古くから和歌に詠まれ、特定の情緒や言葉を連想させる地名を「歌枕(うたまくら)」と言います。奈良時代の万葉集や、古今和歌集を始めとする平安・鎌倉時代の勅撰和歌集に見られる地名が、歌学書などに収録されて定着しました。市内にも、歌枕の地とされる場所があります。
淀川の河港であった三島江は「玉江」とも呼ばれ、万葉集以来、コモやヨシが生い茂る情景が詠まれています。平安時代の源氏物語や栄花物語にも三島江を詠んだ歌が見られます。
玉川の里は、全国に6カ所ある名高い玉川(六玉川)の一つ「三島の玉川」が流れる里です。ウノハナの咲く初夏の情景が多く詠まれました。
市域を縦断する芥川も歌枕の一つ。「飽く(飽きる)」という語の掛詞として、恋人の心変わりを憂う恋の歌に多く詠まれました。
摂津国の歌枕「かんなびの杜(もり)」は、島本町と隣接する神内山の麓の杜とされています。西国街道(旧山陽道)が通っていることから、西国へと下る人々の旅情や別離の思いが詠まれました。
安満山の南に鎮座する磐手杜神社(古くは安満神社)の周辺は「磐手の里」と呼ばれ、社頭の杜が摂津国の歌枕「いわての杜」にあたると、江戸時代の地誌に紹介されています。「いわて」は「言わで(言わないで)」の掛詞とされ、密かな心情を紅葉や緑豊かな情景に例えて詠まれました。
高槻が風趣ある土地として愛されてきたことがうかがわれます。

**記録データ**
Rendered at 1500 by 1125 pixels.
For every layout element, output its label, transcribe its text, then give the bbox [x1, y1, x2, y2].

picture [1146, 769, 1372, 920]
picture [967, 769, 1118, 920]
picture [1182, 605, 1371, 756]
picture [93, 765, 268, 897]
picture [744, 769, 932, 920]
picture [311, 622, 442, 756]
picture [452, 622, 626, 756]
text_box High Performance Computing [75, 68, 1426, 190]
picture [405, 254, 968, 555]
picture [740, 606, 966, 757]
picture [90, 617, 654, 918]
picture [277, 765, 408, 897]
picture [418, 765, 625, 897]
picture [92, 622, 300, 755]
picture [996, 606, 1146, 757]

**やること**
- 1) 歌枕についての文章によると、芥川はどんな言葉の掛詞として歌に詠まれましたか。
- 2) 歌枕についての文章のうち、「摂津国の歌枕「かんなびの杜(もり)」は、」から「高槻が風趣ある土地として愛されてきたことがうかがわれます。」までを一字も変えずに書き写してください。

**期待される結果**
- 1) 「飽く(飽きる)」という言葉の掛詞です。

- 2)
摂津国の歌枕「かんなびの杜(もり)」は、島本町と隣接する神内山の麓の杜とされています。西国街道(旧山陽道)が通っていることから、西国へと下る人々の旅情や別離の思いが詠まれました。
安満山の南に鎮座する磐手杜神社(古くは安満神社)の周辺は「磐手の里」と呼ばれ、社頭の杜が摂津国の歌枕「いわての杜」にあたると、江戸時代の地誌に紹介されています。「いわて」は「言わで(言わないで)」の掛詞とされ、密かな心情を紅葉や緑豊かな情景に例えて詠まれました。
高槻が風趣ある土地として愛されてきたことがうかがわれます。